As is apparent from FIG. 4, the upper groove 5 of the chassis bar is filled with the insulating synthetic resin 12. As shown in FIG. The piston rods of the cylinders 27 and 28 extend to secure the chassis bar longitudinally between the input plates 35. At this time, since the piston rod of the cylinder 22 is contracted to release the chassis bar, the chassis bar is placed in the guide roll 33. When the piston rods of the cylinders 27 and 28 extend again to move the rack 23 downward, the arm members 25 and 26 rotate 180 ° counterclockwise with the chassis bar fixed by the arm members. do. Next, when the piston rods of the cylinders 27 and 28 are retracted and the rack 23 is moved, the arm member rotates clockwise. At this time, the driving roller 30 rotates to move the chassis bar to the next position, that is, the first reciprocating band 2. At this time, as shown by the dashed line in FIG. 4, the insulating synthetic resin 12 is located at the bottom of the chassis bar with the groove 5 'at the top.

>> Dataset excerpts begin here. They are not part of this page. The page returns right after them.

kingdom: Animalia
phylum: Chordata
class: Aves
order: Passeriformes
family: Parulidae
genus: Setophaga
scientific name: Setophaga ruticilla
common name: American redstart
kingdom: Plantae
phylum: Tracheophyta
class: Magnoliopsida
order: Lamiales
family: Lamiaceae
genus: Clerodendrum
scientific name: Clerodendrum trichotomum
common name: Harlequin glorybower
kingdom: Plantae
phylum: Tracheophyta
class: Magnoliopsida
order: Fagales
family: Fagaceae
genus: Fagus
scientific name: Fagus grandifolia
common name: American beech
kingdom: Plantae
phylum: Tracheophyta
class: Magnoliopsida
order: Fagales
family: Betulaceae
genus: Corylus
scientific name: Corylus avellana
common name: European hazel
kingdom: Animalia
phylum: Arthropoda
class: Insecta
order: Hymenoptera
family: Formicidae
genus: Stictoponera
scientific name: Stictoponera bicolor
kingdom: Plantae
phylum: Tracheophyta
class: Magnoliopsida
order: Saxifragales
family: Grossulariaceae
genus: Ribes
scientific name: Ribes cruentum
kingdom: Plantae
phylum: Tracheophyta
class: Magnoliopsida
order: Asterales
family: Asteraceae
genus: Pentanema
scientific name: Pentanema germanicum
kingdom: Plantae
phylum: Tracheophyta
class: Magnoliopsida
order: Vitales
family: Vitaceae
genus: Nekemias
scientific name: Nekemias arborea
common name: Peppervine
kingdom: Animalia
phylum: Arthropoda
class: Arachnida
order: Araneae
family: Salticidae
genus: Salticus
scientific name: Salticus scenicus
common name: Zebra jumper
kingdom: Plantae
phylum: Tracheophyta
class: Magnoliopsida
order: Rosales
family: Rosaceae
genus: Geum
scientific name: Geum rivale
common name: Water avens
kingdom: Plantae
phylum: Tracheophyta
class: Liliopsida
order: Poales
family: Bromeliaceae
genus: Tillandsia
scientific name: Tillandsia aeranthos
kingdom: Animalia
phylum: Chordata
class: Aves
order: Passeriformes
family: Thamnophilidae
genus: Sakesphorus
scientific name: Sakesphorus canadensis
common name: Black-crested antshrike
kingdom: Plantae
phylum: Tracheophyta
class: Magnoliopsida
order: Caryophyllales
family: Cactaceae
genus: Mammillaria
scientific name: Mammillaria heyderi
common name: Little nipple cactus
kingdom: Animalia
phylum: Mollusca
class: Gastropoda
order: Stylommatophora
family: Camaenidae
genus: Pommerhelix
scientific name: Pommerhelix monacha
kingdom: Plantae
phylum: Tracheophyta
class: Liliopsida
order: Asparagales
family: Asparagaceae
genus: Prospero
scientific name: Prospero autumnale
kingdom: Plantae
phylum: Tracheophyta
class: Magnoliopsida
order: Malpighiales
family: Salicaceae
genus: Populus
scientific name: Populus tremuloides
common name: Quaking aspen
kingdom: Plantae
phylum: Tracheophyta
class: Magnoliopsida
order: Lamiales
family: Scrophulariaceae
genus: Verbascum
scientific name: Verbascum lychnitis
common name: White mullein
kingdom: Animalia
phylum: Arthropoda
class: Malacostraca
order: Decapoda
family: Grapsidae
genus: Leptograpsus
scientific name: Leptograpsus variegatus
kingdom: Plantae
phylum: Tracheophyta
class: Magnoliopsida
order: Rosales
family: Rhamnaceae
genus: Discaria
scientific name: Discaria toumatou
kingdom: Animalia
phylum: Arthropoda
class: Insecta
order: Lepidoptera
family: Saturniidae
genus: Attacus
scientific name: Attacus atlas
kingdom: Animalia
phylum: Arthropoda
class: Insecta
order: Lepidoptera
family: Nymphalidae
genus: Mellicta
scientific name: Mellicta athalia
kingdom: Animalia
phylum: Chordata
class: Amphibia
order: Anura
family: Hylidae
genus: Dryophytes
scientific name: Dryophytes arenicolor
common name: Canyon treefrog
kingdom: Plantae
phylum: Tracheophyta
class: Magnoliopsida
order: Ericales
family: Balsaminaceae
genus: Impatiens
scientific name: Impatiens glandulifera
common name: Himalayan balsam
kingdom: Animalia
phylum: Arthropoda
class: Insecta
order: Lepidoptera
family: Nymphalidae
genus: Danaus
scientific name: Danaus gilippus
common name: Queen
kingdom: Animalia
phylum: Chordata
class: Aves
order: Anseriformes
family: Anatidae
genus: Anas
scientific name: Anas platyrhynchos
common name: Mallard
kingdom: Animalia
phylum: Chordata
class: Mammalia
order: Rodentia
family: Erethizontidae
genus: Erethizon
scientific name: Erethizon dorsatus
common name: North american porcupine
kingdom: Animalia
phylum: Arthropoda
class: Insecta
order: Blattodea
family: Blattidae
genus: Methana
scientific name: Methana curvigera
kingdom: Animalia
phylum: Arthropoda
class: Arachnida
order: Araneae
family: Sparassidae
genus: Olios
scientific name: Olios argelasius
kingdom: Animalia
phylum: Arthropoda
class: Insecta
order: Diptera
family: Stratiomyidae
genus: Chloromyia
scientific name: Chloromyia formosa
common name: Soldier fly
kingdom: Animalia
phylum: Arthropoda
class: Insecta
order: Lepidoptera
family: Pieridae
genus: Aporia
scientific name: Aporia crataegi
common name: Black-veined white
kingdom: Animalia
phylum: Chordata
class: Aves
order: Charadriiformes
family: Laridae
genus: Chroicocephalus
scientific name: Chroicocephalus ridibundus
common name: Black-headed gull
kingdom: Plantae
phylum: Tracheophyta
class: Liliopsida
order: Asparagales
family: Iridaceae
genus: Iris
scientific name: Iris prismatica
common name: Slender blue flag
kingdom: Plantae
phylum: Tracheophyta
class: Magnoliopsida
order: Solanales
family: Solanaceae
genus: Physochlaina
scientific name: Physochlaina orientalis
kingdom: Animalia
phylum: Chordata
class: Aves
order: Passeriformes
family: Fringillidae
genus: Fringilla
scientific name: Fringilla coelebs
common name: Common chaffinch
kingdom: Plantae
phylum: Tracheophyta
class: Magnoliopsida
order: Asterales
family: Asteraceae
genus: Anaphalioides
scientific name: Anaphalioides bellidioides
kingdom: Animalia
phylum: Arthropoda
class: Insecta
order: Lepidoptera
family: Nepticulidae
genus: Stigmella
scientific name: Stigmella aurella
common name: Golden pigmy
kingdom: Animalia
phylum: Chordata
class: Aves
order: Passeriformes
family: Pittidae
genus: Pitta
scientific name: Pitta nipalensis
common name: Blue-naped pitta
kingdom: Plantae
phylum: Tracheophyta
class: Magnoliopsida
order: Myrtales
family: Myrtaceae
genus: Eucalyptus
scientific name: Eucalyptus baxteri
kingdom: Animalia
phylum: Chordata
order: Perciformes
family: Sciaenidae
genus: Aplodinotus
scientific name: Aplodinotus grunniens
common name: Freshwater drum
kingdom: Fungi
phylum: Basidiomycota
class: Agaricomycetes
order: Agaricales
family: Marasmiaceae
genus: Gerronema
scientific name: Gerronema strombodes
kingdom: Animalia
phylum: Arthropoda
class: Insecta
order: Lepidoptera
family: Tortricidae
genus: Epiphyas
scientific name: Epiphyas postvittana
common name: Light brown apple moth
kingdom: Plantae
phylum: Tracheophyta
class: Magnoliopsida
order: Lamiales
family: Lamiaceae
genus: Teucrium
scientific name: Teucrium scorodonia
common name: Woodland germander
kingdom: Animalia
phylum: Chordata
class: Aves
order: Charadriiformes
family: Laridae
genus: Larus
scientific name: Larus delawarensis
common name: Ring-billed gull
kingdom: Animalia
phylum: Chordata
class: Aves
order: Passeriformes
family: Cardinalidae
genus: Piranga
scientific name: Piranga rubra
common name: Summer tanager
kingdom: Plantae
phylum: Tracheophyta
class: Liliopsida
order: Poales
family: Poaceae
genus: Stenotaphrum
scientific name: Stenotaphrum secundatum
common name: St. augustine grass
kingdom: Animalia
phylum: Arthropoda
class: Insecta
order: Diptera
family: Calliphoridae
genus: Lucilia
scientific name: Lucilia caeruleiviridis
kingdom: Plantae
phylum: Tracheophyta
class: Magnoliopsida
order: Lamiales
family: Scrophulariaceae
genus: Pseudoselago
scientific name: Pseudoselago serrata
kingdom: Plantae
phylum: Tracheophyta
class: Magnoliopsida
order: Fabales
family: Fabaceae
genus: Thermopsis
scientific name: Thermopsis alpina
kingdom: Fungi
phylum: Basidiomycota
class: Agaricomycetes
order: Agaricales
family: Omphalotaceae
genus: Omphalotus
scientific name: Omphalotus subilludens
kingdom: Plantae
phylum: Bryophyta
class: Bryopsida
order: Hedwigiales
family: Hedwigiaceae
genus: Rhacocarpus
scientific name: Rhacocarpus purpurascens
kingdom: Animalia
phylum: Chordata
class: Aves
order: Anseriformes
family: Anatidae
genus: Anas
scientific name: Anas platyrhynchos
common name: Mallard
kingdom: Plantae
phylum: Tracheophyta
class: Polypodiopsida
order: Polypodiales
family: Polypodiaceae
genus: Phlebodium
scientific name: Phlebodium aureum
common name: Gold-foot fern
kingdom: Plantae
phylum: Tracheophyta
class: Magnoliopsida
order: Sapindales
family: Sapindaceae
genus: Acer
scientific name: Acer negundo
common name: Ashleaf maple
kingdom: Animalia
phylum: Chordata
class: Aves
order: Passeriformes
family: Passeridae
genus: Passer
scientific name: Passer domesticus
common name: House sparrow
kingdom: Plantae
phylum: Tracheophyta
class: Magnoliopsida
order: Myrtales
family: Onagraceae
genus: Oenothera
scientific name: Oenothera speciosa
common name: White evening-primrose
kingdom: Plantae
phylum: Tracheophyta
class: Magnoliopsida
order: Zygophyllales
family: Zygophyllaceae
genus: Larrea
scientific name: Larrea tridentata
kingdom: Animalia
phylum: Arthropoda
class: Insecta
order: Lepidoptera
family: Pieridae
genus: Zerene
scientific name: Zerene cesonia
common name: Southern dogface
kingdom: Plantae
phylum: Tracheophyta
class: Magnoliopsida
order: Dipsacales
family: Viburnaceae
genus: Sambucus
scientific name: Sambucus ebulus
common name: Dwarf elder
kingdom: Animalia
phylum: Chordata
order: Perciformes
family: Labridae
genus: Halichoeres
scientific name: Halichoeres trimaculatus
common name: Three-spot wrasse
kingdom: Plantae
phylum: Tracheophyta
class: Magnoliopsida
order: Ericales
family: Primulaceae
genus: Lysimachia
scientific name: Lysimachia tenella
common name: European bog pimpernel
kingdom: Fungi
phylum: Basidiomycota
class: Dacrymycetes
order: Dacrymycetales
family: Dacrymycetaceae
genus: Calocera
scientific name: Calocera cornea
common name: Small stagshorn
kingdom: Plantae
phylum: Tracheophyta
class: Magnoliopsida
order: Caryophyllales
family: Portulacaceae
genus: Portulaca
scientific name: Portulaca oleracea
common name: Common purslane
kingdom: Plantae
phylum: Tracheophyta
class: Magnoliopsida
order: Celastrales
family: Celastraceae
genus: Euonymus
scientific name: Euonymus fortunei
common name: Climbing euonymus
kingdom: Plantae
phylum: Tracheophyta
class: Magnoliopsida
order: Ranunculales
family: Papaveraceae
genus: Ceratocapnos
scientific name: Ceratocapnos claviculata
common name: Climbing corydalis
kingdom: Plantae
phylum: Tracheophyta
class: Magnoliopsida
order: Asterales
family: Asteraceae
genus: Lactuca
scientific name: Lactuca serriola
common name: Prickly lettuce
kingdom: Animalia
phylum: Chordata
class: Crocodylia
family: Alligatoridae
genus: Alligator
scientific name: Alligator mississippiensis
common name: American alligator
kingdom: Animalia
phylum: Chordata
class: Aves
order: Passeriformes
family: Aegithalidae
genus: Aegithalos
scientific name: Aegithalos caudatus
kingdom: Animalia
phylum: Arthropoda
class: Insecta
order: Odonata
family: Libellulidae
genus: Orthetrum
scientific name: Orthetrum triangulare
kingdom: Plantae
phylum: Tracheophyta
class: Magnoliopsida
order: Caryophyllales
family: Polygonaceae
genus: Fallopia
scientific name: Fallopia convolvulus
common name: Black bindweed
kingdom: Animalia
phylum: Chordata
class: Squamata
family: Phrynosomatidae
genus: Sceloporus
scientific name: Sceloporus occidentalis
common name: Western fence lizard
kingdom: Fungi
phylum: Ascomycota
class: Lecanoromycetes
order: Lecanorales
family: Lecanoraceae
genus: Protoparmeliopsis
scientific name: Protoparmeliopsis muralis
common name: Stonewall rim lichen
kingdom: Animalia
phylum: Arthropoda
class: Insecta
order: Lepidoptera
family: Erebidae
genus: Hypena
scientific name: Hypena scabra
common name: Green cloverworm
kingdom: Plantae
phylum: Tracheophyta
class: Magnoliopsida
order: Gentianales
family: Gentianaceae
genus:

5 shows another embodiment of the present invention, which is suitable for reversing a relatively long chassis. Arm members 25 and 26 are connected to each other by reinforcing members 36. A cylinder 37 is installed on the reinforcing member so that each chassis bar fixed by the cylinders 27 and 28 in the longitudinal direction is fixed by a pair of cylinders 37 in the transverse direction, thereby fixing the chassis bar more firmly. do.

Claims (6)

A pair of arm members positioned at intervals along the axes facing each other to form a rotating shaft supported horizontally on the fixed support plate, and a three-sided rectangle composed of the arm member and the shaft, and fixed to the shaft at each end. And at least one pressure device positioned on the pair of arm members in a position to view each other for releasable fixation with the stretching member therebetween, and the pair of arm members from the first horizontal position to the second horizontal position. A reversing device for a stretching member, comprising means for rotating the rotary shaft to rotate 180 ° in the opposite direction. 2. The reversing apparatus of the computing member according to claim 1, wherein each of the pressure devices is a pressure plate fixed to the piston rod of the expansion and contraction cylinders supported by the arm member. 2. The reversing apparatus of claim 1, wherein the means for rotating the rotary shaft comprises a pinion and a cylinder fixed to the rotary shaft, and the piston rod of the cylinder has a rack engaged with the pinion. The arm member is connected to each other by a reinforcing piece, and the reinforcing pieces face each other to laterally fix the elongate member, which is detachably fixed in the longitudinal direction by the pressure device. A retraction device for a stretching member comprising at least a pair of additional pressure devices in position. 5. The reversing device for a stretching member according to claim 4, wherein said additional pressure device is a pressure plate fixed to the piston rod of the expansion and contraction cylinder supported by said reinforcing piece. The inversion apparatus of the extending | stretching member of any one of Claims 1-5 whose said extending | stretching member is a heat insulation chassis.